Directions → Every record should be restated exactly, with no images included.

Excerpts from a dataset:

* * * * * * *

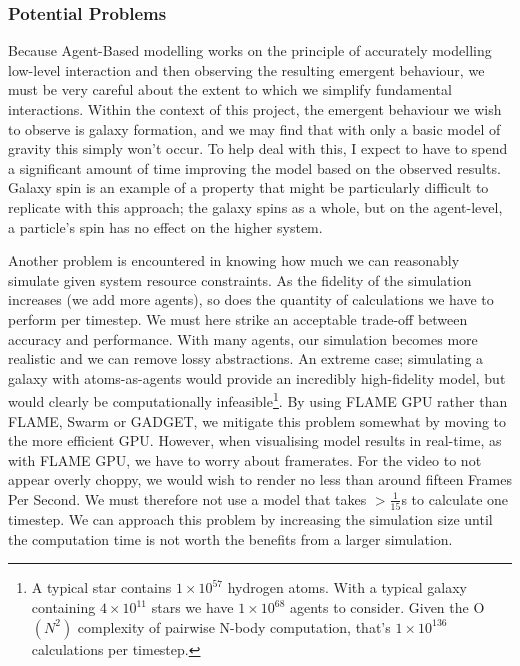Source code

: \documentclass[11pt,a4paper]{article}
\begin{document}
\subsubsection{Potential Problems}
Because Agent-Based modelling works on the principle of accurately modelling low-level interaction and then observing the resulting emergent behaviour, we must be very careful about the extent to which we simplify fundamental interactions. Within the context of this project, the emergent behaviour we wish to observe is galaxy formation, and we may find that with only a basic model of gravity this simply won't occur. To help deal with this, I expect to have to spend a significant amount of time improving the model based on the observed results. Galaxy spin is an example of a property that might be particularly difficult to replicate with this approach; the galaxy spins as a whole, but on the agent-level, a particle's spin has no effect on the higher system.

Another problem is encountered in knowing how much we can reasonably simulate given system resource constraints. As the fidelity of the simulation increases (we add more agents), so does the quantity of calculations we have to perform per timestep. We must here strike an acceptable trade-off between accuracy and performance. With many agents, our simulation becomes more realistic and we can remove lossy abstractions. An extreme case; simulating a galaxy with atoms-as-agents would provide an incredibly high-fidelity model, but would clearly be computationally infeasible\footnote{A typical star contains $1\times10^{57}$ hydrogen atoms. With a typical galaxy containing $4\times10^{11}$ stars we have $1\times10^{68}$ agents to consider. Given the O$(N^2)$ complexity of pairwise N-body computation, that's $1\times10^{136}$ calculations per timestep.}. By using FLAME GPU rather than FLAME, Swarm or GADGET, we mitigate this problem somewhat by moving to the more efficient GPU. However, when visualising model results in real-time, as with FLAME GPU, we have to worry about framerates. For the video to not appear overly choppy, we would wish to render no less than around fifteen Frames Per Second. We must therefore not use a model that takes $>\frac{1}{15}$s to calculate one timestep. We can approach this problem by increasing the simulation size until the computation time is not worth the benefits from a larger simulation.
\end{document}
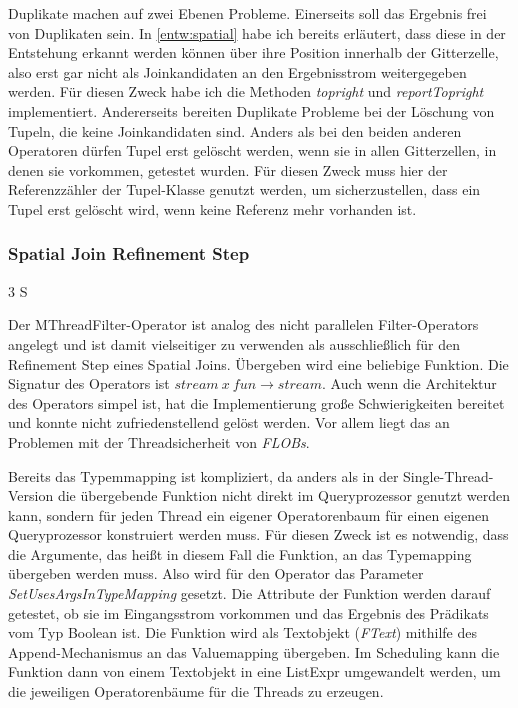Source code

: \documentclass[a4paper,12pt,twoside]{article}
\newcommand{\Fb}[1]{\textit{#1}} %
\begin{document}
{Duplikate machen auf zwei Ebenen Probleme. Einerseits soll das Ergebnis frei von Duplikaten sein. In \autoref{entw:spatial} habe ich bereits erläutert, dass diese in der Entstehung erkannt werden können über ihre Position innerhalb der Gitterzelle, also erst gar nicht als Joinkandidaten an den Ergebnisstrom weitergegeben werden. Für diesen Zweck habe ich die Methoden \Fb{topright} und \Fb{reportTopright} implementiert. Andererseits bereiten Duplikate Probleme bei der Löschung von Tupeln, die keine Joinkandidaten sind. Anders als bei den beiden anderen Operatoren dürfen Tupel erst gelöscht werden, wenn sie in allen Gitterzellen, in denen sie vorkommen, getestet wurden. Für diesen Zweck muss hier der Referenzzähler der Tupel-Klasse genutzt werden, um sicherzustellen, dass ein Tupel erst gelöscht wird, wenn keine Referenz mehr vorhanden ist.

\subsubsection{Spatial Join Refinement Step} 3 S
\label{impl:refinement}

Der MThreadFilter-Operator ist analog des nicht parallelen Filter-Operators angelegt und ist damit vielseitiger zu verwenden als ausschließlich für den Refinement Step eines Spatial Joins. Übergeben wird eine beliebige Funktion. Die Signatur des Operators ist $stream~x~fun \longrightarrow stream$. Auch wenn die Architektur des Operators simpel ist, hat die Implementierung große Schwierigkeiten bereitet und konnte nicht zufriedenstellend gelöst werden. Vor allem liegt das an Problemen mit der Threadsicherheit von \Fb{FLOBs}.

Bereits das Typemmapping ist kompliziert, da anders als in der Single-Thread-Version die übergebende Funktion nicht direkt im Queryprozessor genutzt werden kann, sondern für jeden Thread ein eigener Operatorenbaum für einen eigenen Queryprozessor konstruiert werden muss. Für diesen Zweck ist es notwendig, dass die Argumente, das heißt in diesem Fall die Funktion, an das Typemapping übergeben werden muss. Also wird für den Operator das Parameter \Fb{SetUsesArgsInTypeMapping} gesetzt. Die Attribute der Funktion werden darauf getestet, ob sie im Eingangsstrom vorkommen und das Ergebnis des Prädikats vom Typ Boolean ist. Die Funktion wird als Textobjekt (\Fb{FText}) mithilfe des Append-Mechanismus an das Valuemapping übergeben. Im Scheduling kann die Funktion dann von einem Textobjekt in eine ListExpr umgewandelt werden, um die jeweiligen Operatorenbäume für die Threads zu erzeugen.

}
\end{document}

* * * * * * *

Solved problem →
Source code

: \documentclass[11pt,a4paper]{article}
\begin{document}
\subsubsection{Potential Problems}
Because Agent-Based modelling works on the principle of accurately modelling low-level interaction and then observing the resulting emergent behaviour, we must be very careful about the extent to which we simplify fundamental interactions. Within the context of this project, the emergent behaviour we wish to observe is galaxy formation, and we may find that with only a basic model of gravity this simply won't occur. To help deal with this, I expect to have to spend a significant amount of time improving the model based on the observed results. Galaxy spin is an example of a property that might be particularly difficult to replicate with this approach; the galaxy spins as a whole, but on the agent-level, a particle's spin has no effect on the higher system.

Another problem is encountered in knowing how much we can reasonably simulate given system resource constraints. As the fidelity of the simulation increases (we add more agents), so does the quantity of calculations we have to perform per timestep. We must here strike an acceptable trade-off between accuracy and performance. With many agents, our simulation becomes more realistic and we can remove lossy abstractions. An extreme case; simulating a galaxy with atoms-as-agents would provide an incredibly high-fidelity model, but would clearly be computationally infeasible\footnote{A typical star contains $1\times10^{57}$ hydrogen atoms. With a typical galaxy containing $4\times10^{11}$ stars we have $1\times10^{68}$ agents to consider. Given the O$(N^2)$ complexity of pairwise N-body computation, that's $1\times10^{136}$ calculations per timestep.}. By using FLAME GPU rather than FLAME, Swarm or GADGET, we mitigate this problem somewhat by moving to the more efficient GPU. However, when visualising model results in real-time, as with FLAME GPU, we have to worry about framerates. For the video to not appear overly choppy, we would wish to render no less than around fifteen Frames Per Second. We must therefore not use a model that takes $>\frac{1}{15}$s to calculate one timestep. We can approach this problem by increasing the simulation size until the computation time is not worth the benefits from a larger simulation.
\end{document}
Source code

: \documentclass[a4paper,12pt,twoside]{article}
\newcommand{\Fb}[1]{\textit{#1}} %
\begin{document}
{Duplikate machen auf zwei Ebenen Probleme. Einerseits soll das Ergebnis frei von Duplikaten sein. In \autoref{entw:spatial} habe ich bereits erläutert, dass diese in der Entstehung erkannt werden können über ihre Position innerhalb der Gitterzelle, also erst gar nicht als Joinkandidaten an den Ergebnisstrom weitergegeben werden. Für diesen Zweck habe ich die Methoden \Fb{topright} und \Fb{reportTopright} implementiert. Andererseits bereiten Duplikate Probleme bei der Löschung von Tupeln, die keine Joinkandidaten sind. Anders als bei den beiden anderen Operatoren dürfen Tupel erst gelöscht werden, wenn sie in allen Gitterzellen, in denen sie vorkommen, getestet wurden. Für diesen Zweck muss hier der Referenzzähler der Tupel-Klasse genutzt werden, um sicherzustellen, dass ein Tupel erst gelöscht wird, wenn keine Referenz mehr vorhanden ist.

\subsubsection{Spatial Join Refinement Step} 3 S
\label{impl:refinement}

Der MThreadFilter-Operator ist analog des nicht parallelen Filter-Operators angelegt und ist damit vielseitiger zu verwenden als ausschließlich für den Refinement Step eines Spatial Joins. Übergeben wird eine beliebige Funktion. Die Signatur des Operators ist $stream~x~fun \longrightarrow stream$. Auch wenn die Architektur des Operators simpel ist, hat die Implementierung große Schwierigkeiten bereitet und konnte nicht zufriedenstellend gelöst werden. Vor allem liegt das an Problemen mit der Threadsicherheit von \Fb{FLOBs}.

Bereits das Typemmapping ist kompliziert, da anders als in der Single-Thread-Version die übergebende Funktion nicht direkt im Queryprozessor genutzt werden kann, sondern für jeden Thread ein eigener Operatorenbaum für einen eigenen Queryprozessor konstruiert werden muss. Für diesen Zweck ist es notwendig, dass die Argumente, das heißt in diesem Fall die Funktion, an das Typemapping übergeben werden muss. Also wird für den Operator das Parameter \Fb{SetUsesArgsInTypeMapping} gesetzt. Die Attribute der Funktion werden darauf getestet, ob sie im Eingangsstrom vorkommen und das Ergebnis des Prädikats vom Typ Boolean ist. Die Funktion wird als Textobjekt (\Fb{FText}) mithilfe des Append-Mechanismus an das Valuemapping übergeben. Im Scheduling kann die Funktion dann von einem Textobjekt in eine ListExpr umgewandelt werden, um die jeweiligen Operatorenbäume für die Threads zu erzeugen.

}
\end{document}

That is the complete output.